[Dataset excerpts]
Content starts

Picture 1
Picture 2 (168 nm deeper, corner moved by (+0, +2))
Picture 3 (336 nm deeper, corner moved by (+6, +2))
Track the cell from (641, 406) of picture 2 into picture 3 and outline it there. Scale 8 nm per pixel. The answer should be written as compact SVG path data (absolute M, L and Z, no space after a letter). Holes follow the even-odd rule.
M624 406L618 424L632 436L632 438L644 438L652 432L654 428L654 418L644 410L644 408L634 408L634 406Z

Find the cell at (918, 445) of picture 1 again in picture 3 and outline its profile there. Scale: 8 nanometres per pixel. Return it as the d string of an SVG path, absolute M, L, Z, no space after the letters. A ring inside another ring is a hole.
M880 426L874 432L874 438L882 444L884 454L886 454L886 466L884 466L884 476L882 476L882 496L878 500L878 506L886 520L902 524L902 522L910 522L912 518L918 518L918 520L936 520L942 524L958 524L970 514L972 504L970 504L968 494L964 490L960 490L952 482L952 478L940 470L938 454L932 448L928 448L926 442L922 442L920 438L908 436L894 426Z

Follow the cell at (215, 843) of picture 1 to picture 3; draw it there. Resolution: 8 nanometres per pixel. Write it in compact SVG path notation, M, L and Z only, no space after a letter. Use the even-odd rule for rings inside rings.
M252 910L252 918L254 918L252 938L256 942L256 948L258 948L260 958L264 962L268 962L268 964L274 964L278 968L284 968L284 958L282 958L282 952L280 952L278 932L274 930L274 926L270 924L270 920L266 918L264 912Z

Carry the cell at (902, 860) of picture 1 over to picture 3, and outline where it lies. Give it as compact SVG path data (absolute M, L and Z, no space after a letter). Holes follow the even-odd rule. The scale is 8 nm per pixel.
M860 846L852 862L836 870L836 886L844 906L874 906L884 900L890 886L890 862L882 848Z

Content ends

EXERCISE DETAILS —
Exactly as written, copy the lines from the one containing "Carry the cell" to the end of the entries, both ends included.

ANSWER BOX —
Carry the cell at (902, 860) of picture 1 over to picture 3, and outline where it lies. Give it as compact SVG path data (absolute M, L and Z, no space after a letter). Holes follow the even-odd rule. The scale is 8 nm per pixel.
M860 846L852 862L836 870L836 886L844 906L874 906L884 900L890 886L890 862L882 848Z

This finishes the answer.